**RECORDS FOR PROCESSING:**
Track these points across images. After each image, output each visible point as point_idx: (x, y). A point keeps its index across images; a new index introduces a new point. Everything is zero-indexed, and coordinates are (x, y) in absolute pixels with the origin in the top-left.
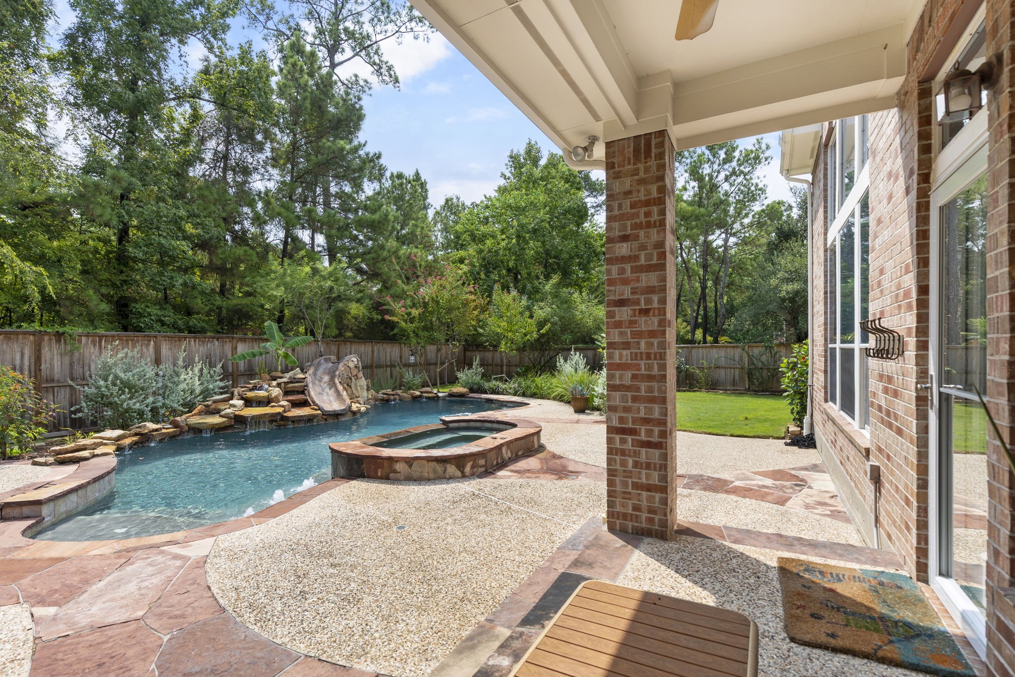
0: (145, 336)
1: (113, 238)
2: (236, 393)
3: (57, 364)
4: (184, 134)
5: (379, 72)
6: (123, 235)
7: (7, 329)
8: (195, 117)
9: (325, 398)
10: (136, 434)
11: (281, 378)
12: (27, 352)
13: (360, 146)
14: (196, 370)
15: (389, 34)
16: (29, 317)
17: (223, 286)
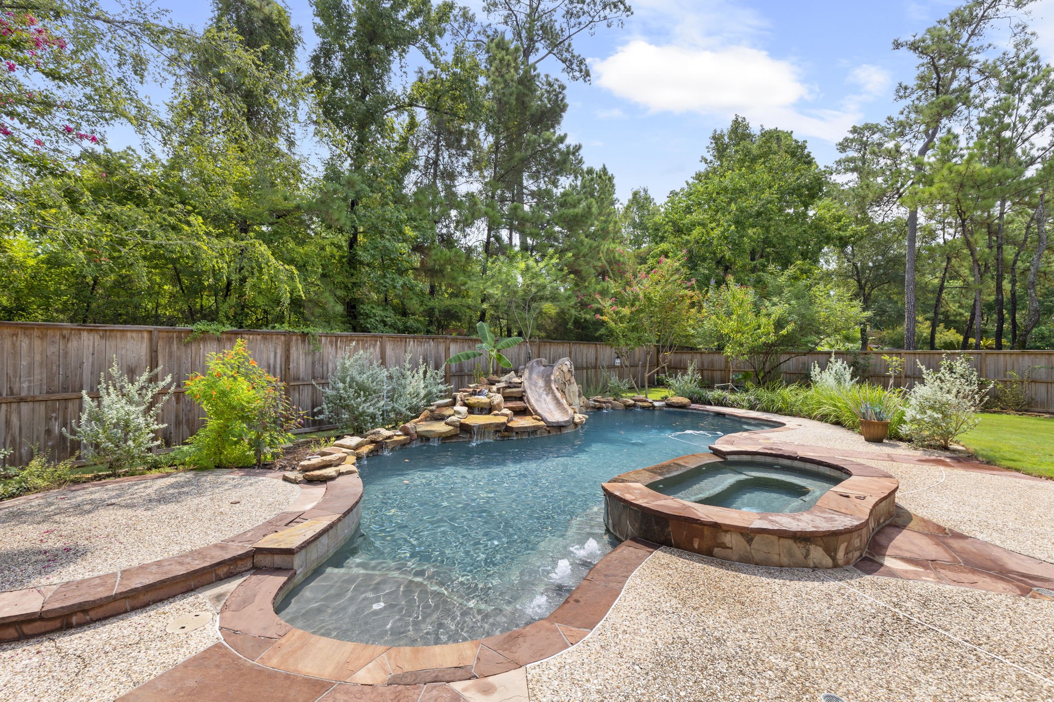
0: (373, 336)
1: (344, 244)
2: (458, 398)
3: (302, 363)
4: (403, 143)
5: (569, 69)
6: (353, 242)
7: (264, 330)
8: (412, 125)
9: (544, 406)
10: (372, 442)
11: (499, 382)
12: (279, 351)
13: (562, 139)
14: (421, 372)
15: (582, 26)
16: (280, 319)
17: (432, 288)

**ACTION ITEM:** Convert all of the data above into a JSON list of strings, with one string per line and blank lines omitted. Leave the picture lines out of the list.

**REPLY TO THE TASK:**
[
  "Track these points across images. After each image, output each visible point as point_idx: (x, y). A point keeps its index across images; a new index introduces a new point. Everything is zero-indexed, and coordinates are (x, y) in absolute pixels with the origin in the top-left.",
  "0: (145, 336)",
  "1: (113, 238)",
  "2: (236, 393)",
  "3: (57, 364)",
  "4: (184, 134)",
  "5: (379, 72)",
  "6: (123, 235)",
  "7: (7, 329)",
  "8: (195, 117)",
  "9: (325, 398)",
  "10: (136, 434)",
  "11: (281, 378)",
  "12: (27, 352)",
  "13: (360, 146)",
  "14: (196, 370)",
  "15: (389, 34)",
  "16: (29, 317)",
  "17: (223, 286)",
  "0: (373, 336)",
  "1: (344, 244)",
  "2: (458, 398)",
  "3: (302, 363)",
  "4: (403, 143)",
  "5: (569, 69)",
  "6: (353, 242)",
  "7: (264, 330)",
  "8: (412, 125)",
  "9: (544, 406)",
  "10: (372, 442)",
  "11: (499, 382)",
  "12: (279, 351)",
  "13: (562, 139)",
  "14: (421, 372)",
  "15: (582, 26)",
  "16: (280, 319)",
  "17: (432, 288)"
]